Come si distingue dalla bradicardia degenerativa
La distinzione è fondamentale. La bradicardia vagale si manifesta in contesti di ipertono vagale, spesso in soggetti giovani o in atleti, e può associarsi a sincope cardioinibitoria, pause notturne o blocchi AV funzionali.
La bradicardia degenerativa, invece, nasce da un deterioramento strutturale del sistema di conduzione e richiede quasi sempre un pacemaker come terapia definitiva.
Sintomi e modalità di presentazione
I sintomi più comuni includono stanchezza, presincope, episodi di perdita di coscienza, sensazione di battito lento o irregolare, soprattutto in determinate posizioni o condizioni.
La documentazione del ritmo durante i sintomi – con Holter prolungato, tilt test o loop recorder – è essenziale per distinguere la componente vagale da altre cause.
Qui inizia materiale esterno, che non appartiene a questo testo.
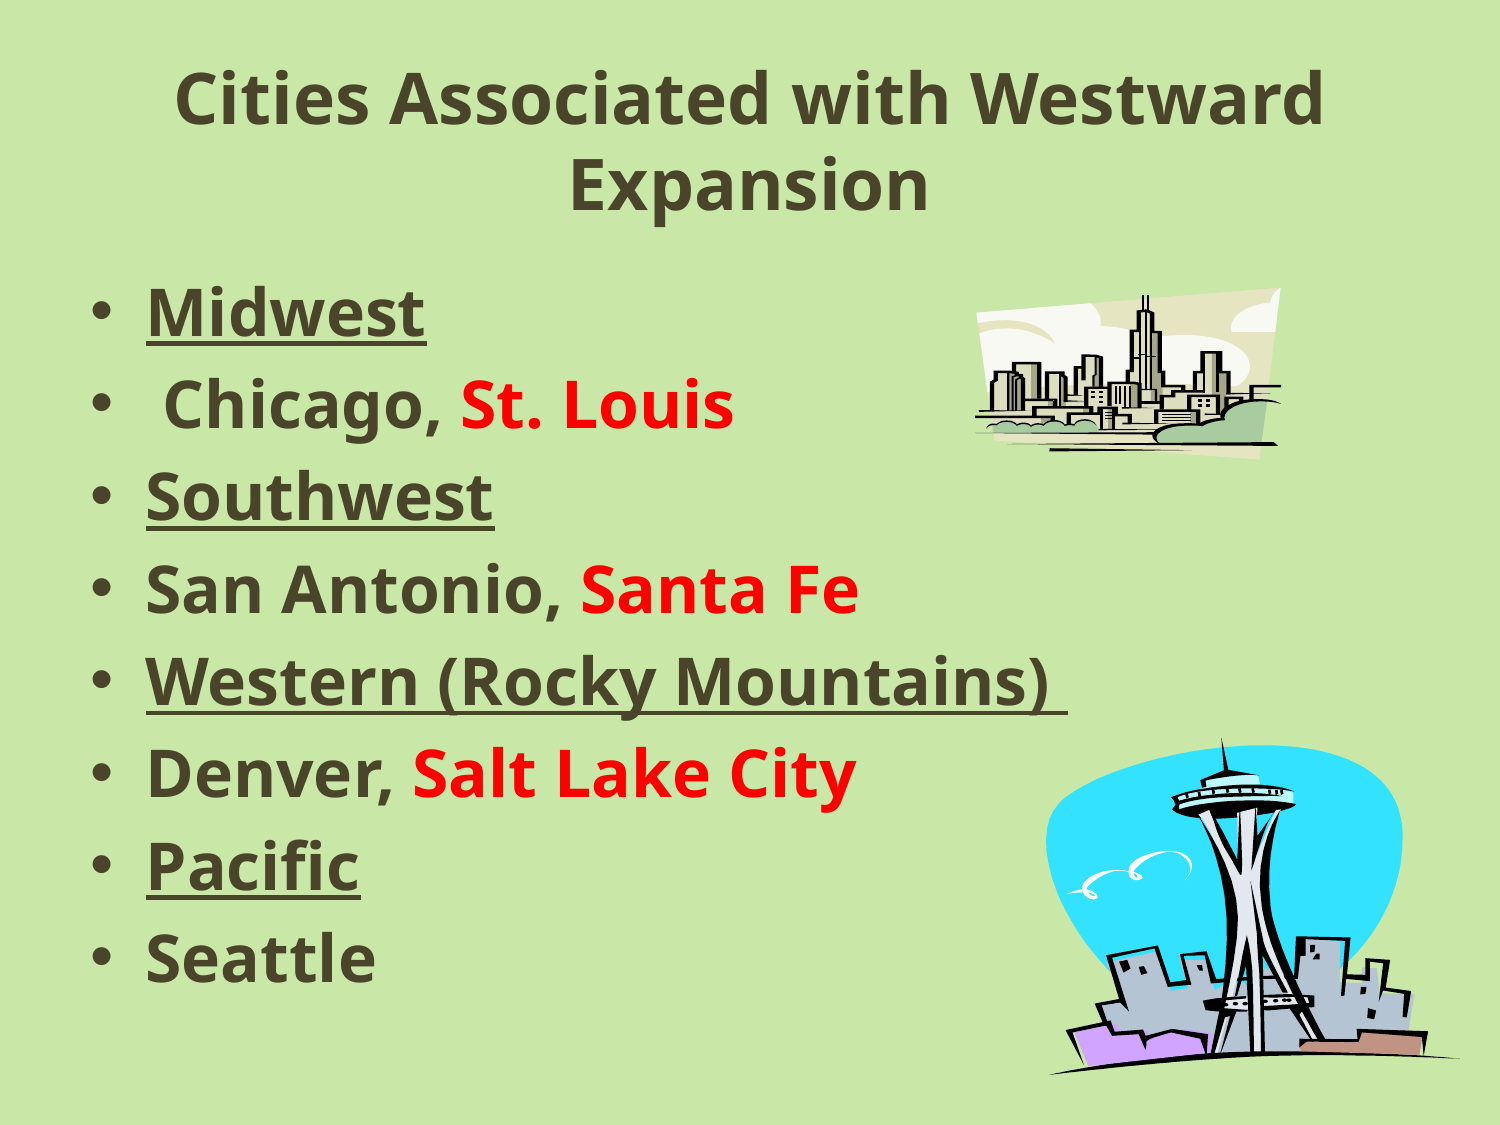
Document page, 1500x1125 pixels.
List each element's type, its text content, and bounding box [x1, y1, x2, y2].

list Midwest Chicago, St. Louis Southwest San Antonio, Santa Fe Western (Rocky Mountains) Denver, Salt Lake City Pacific Seattle [75, 262, 1425, 1005]
picture [974, 287, 1282, 460]
title Cities Associated with Westward Expansion [75, 45, 1425, 233]
picture [1045, 737, 1461, 1076]
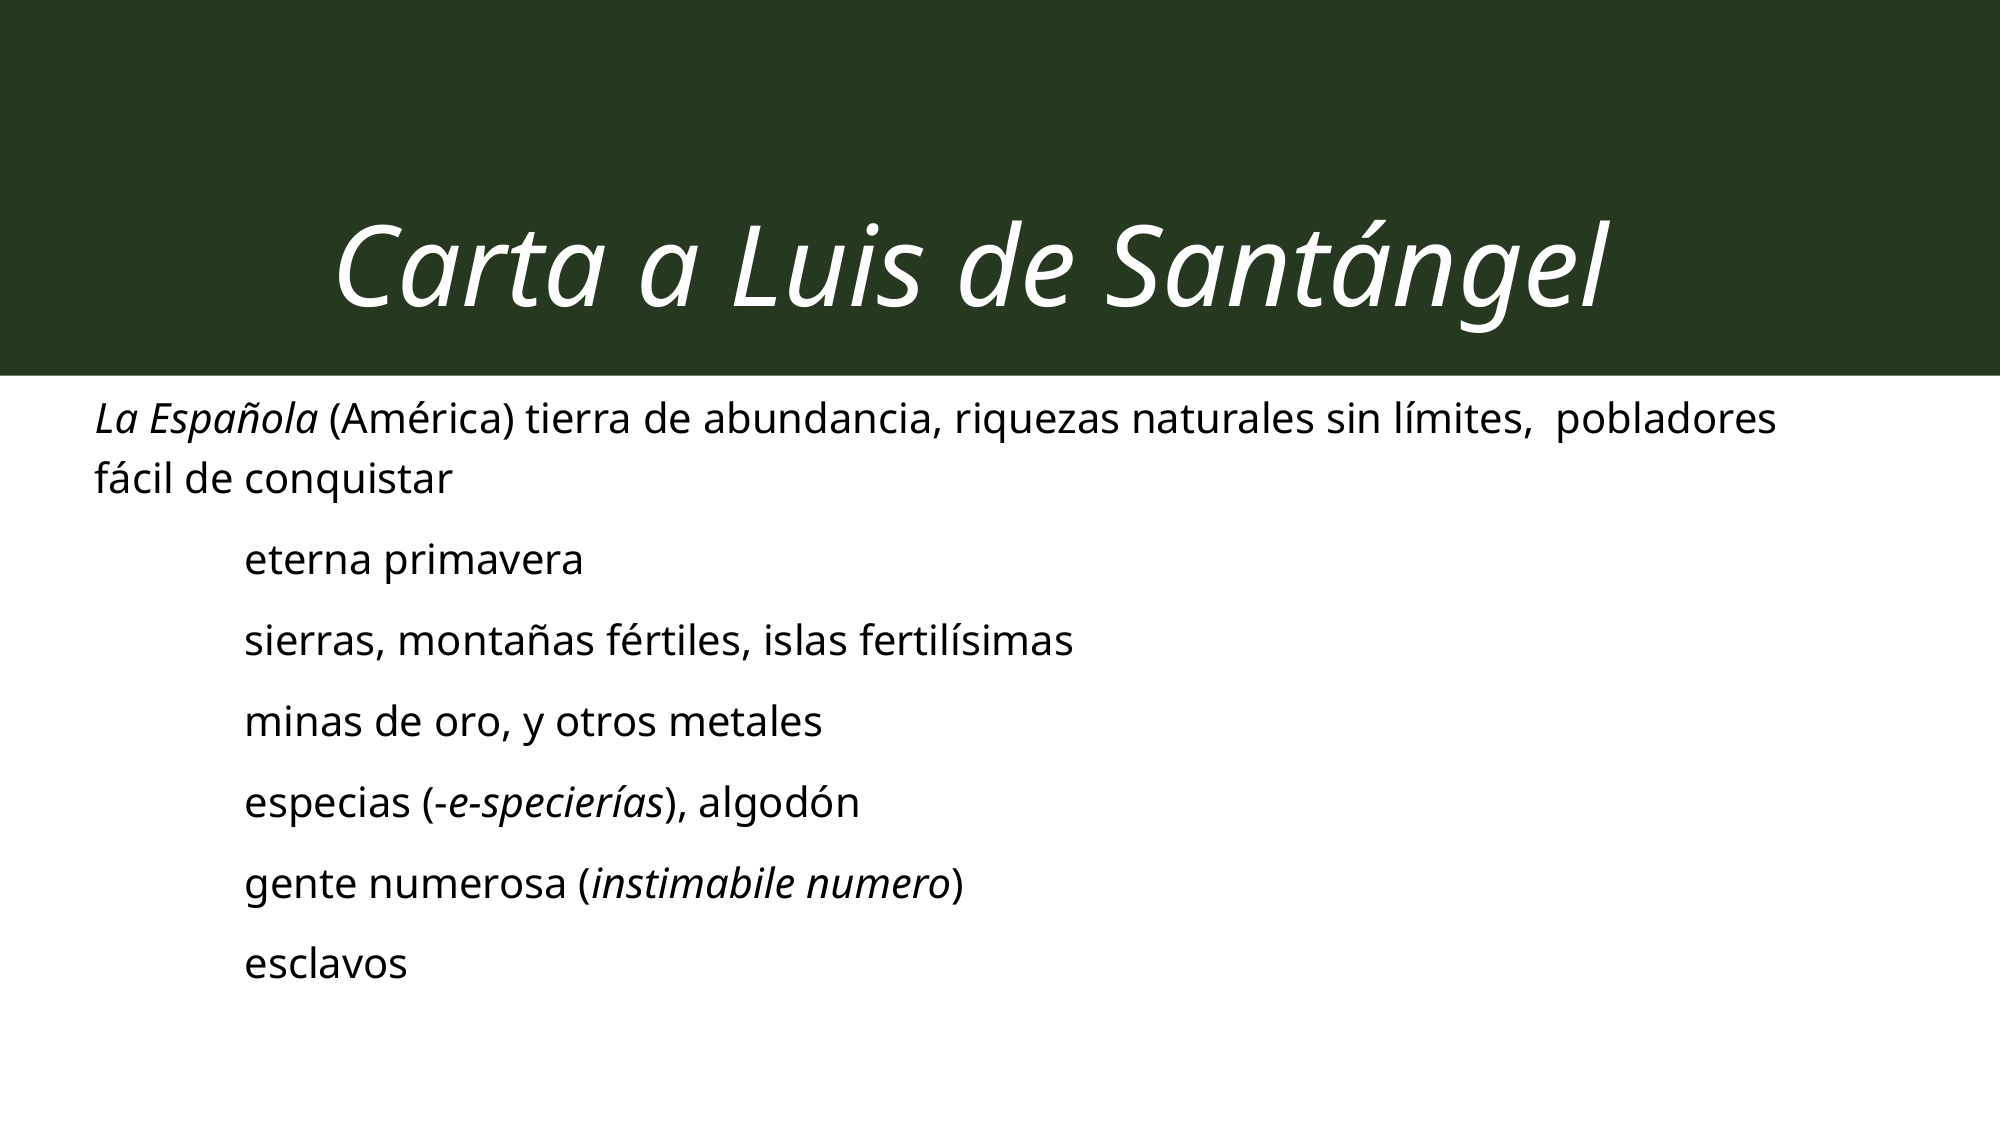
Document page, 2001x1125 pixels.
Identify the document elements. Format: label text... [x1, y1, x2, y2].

Quando considerare la cardioneuroablazione
In pazienti con bradicardia vagale documentata, disfunzione sinusale funzionale o blocco AV funzionale, e in assenza di cause strutturali o degenerative, la cardioneuroablazione può essere discussa come alternativa o complemento al pacemaker.
La selezione rigorosa del paziente resta il passaggio più importante: non tutti i casi di bradicardia vagale sono indicati alla procedura, e la valutazione specialistica serve proprio a chiarire questo.